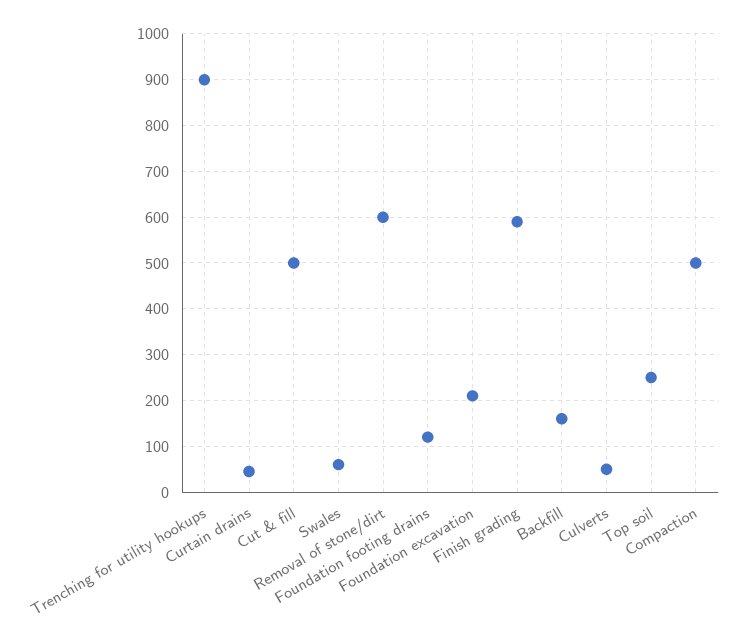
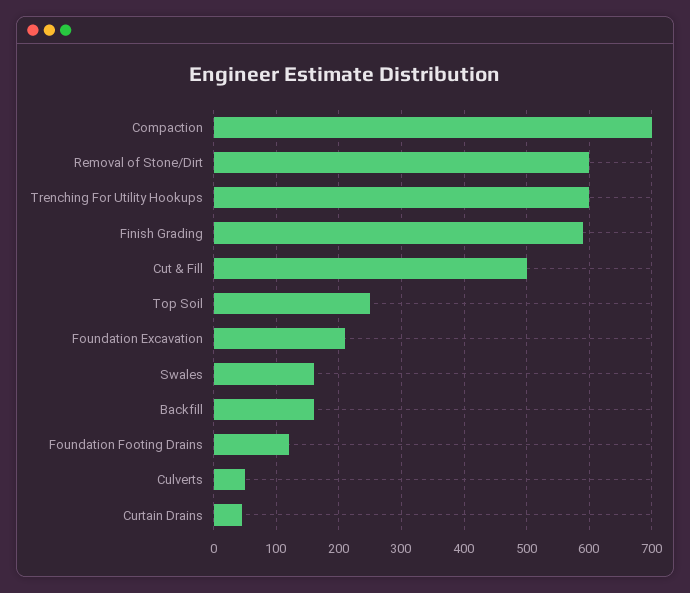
Trenching for utility hookups: 900 -> 600
Swales: 60 -> 160
Compaction: 500 -> 700

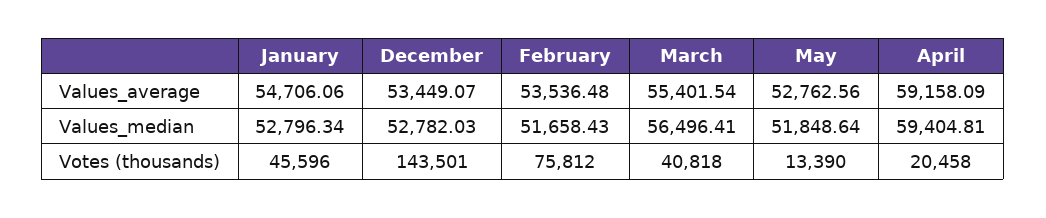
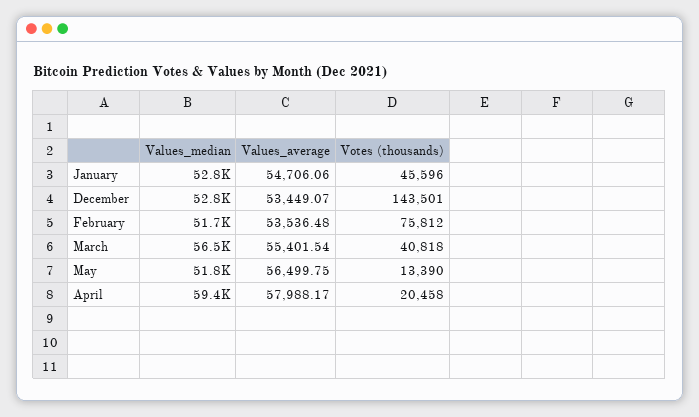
May, Values_average: 52762.56 -> 56499.75
April, Values_average: 59158.09 -> 57988.17

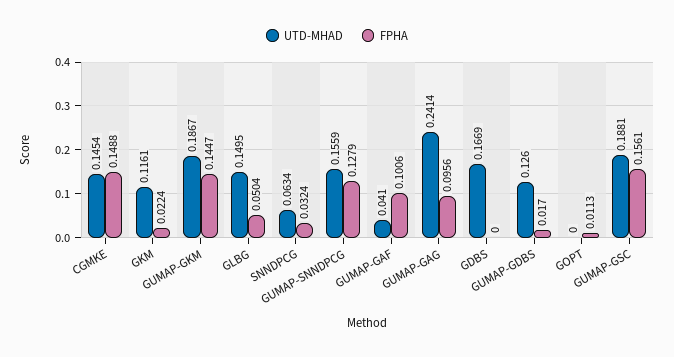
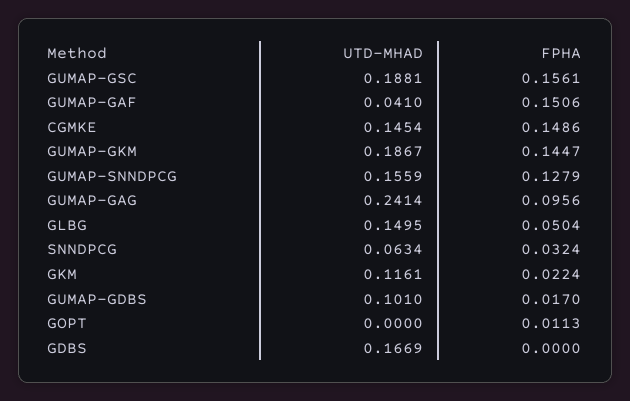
FPHA, CGMKE: 0.1488 -> 0.1486
FPHA, GUMAP-GAF: 0.1006 -> 0.1506
UTD-MHAD, GUMAP-GDBS: 0.126 -> 0.101

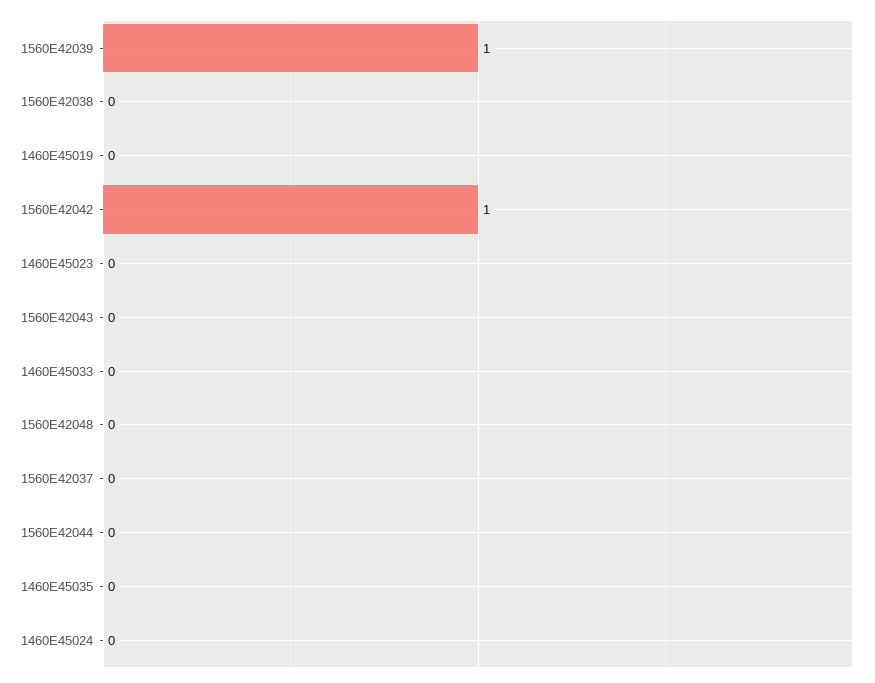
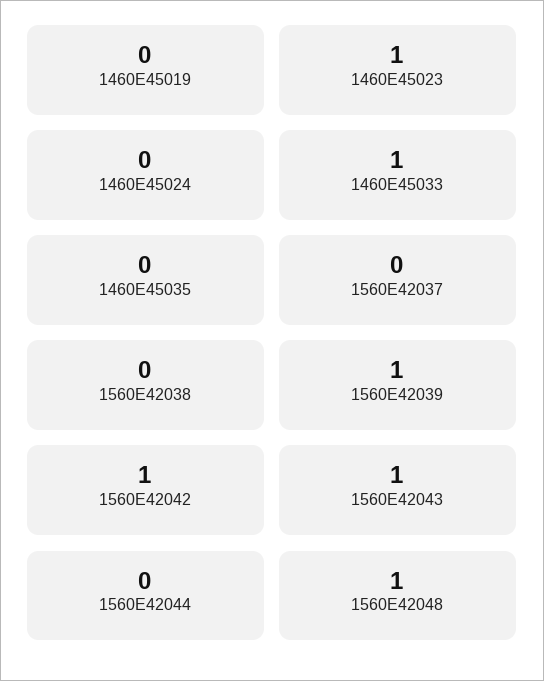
1460E45023: 0 -> 1
1560E42043: 0 -> 1
1460E45033: 0 -> 1
1560E42048: 0 -> 1

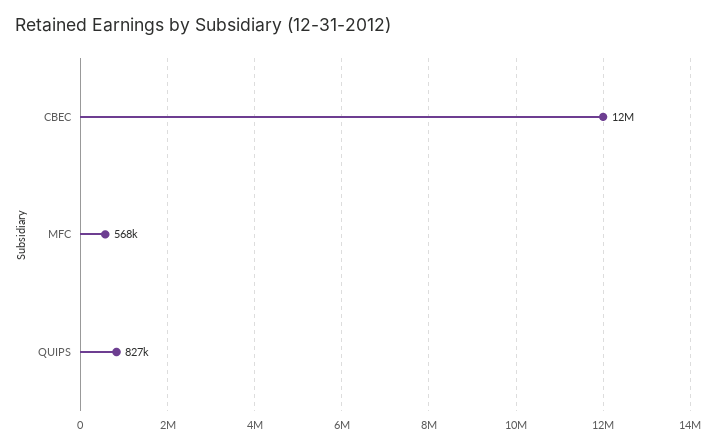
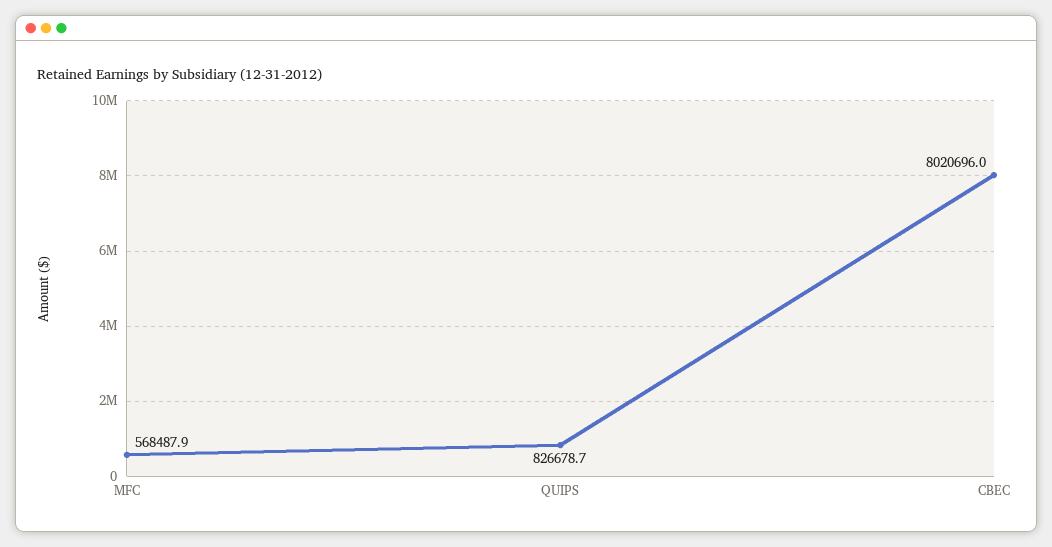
CBEC: 12000000 -> 8020696

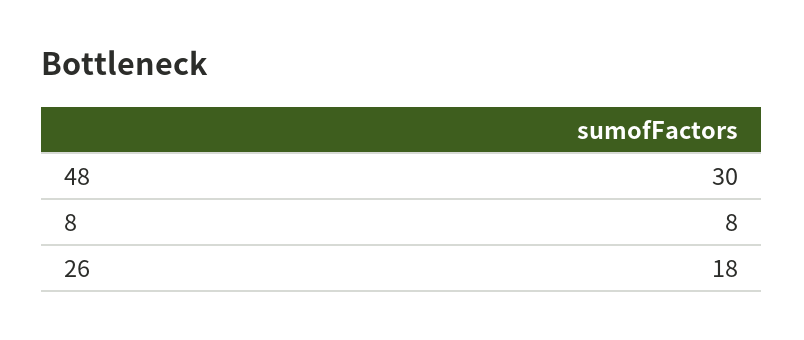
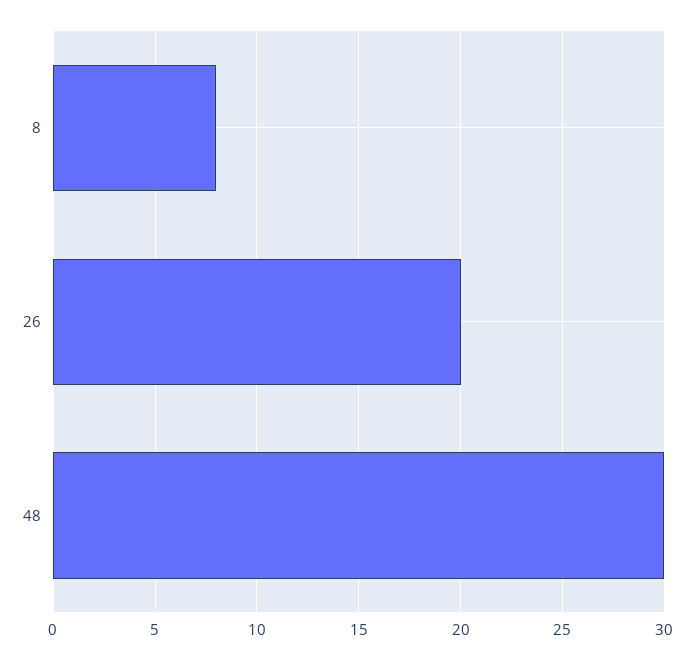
26: 18 -> 20

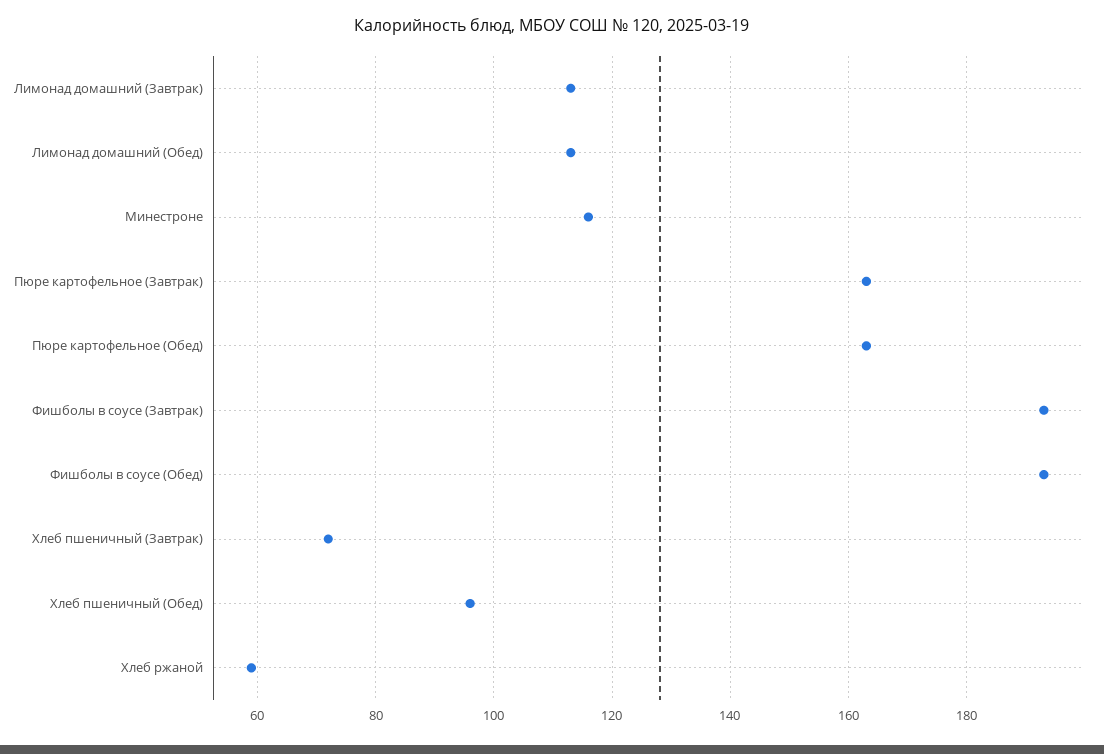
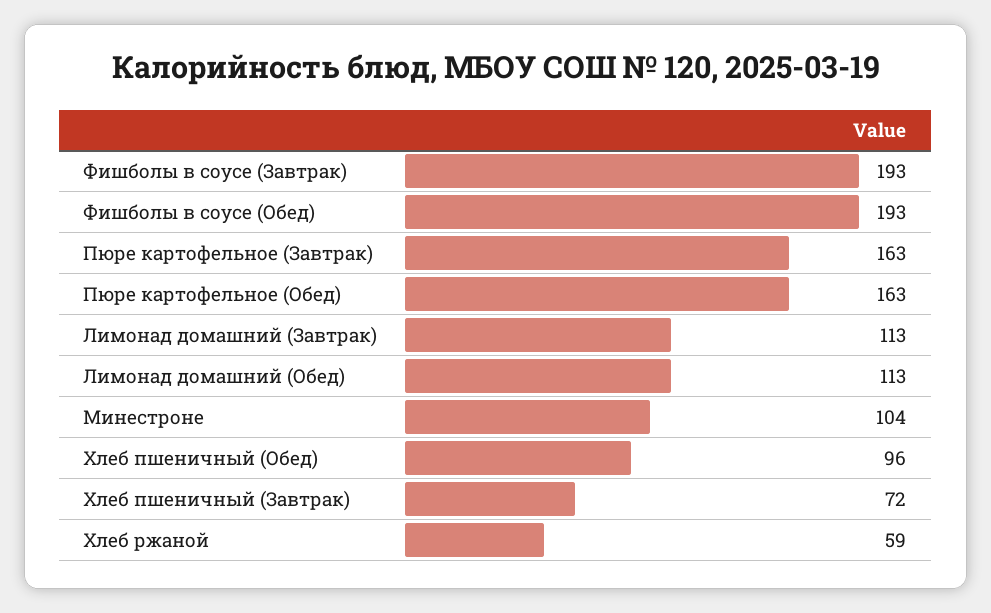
Минестроне: 115 -> 104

= = = = =

» Exercise description
Starting at the line with "Swales: 60 -> 160", transcribe the listing above exactly through its last line. No picture belongs in the transcription.

» Solution to this exercise
Swales: 60 -> 160
Compaction: 500 -> 700

May, Values_average: 52762.56 -> 56499.75
April, Values_average: 59158.09 -> 57988.17

FPHA, CGMKE: 0.1488 -> 0.1486
FPHA, GUMAP-GAF: 0.1006 -> 0.1506
UTD-MHAD, GUMAP-GDBS: 0.126 -> 0.101

1460E45023: 0 -> 1
1560E42043: 0 -> 1
1460E45033: 0 -> 1
1560E42048: 0 -> 1

CBEC: 12000000 -> 8020696

26: 18 -> 20

Минестроне: 115 -> 104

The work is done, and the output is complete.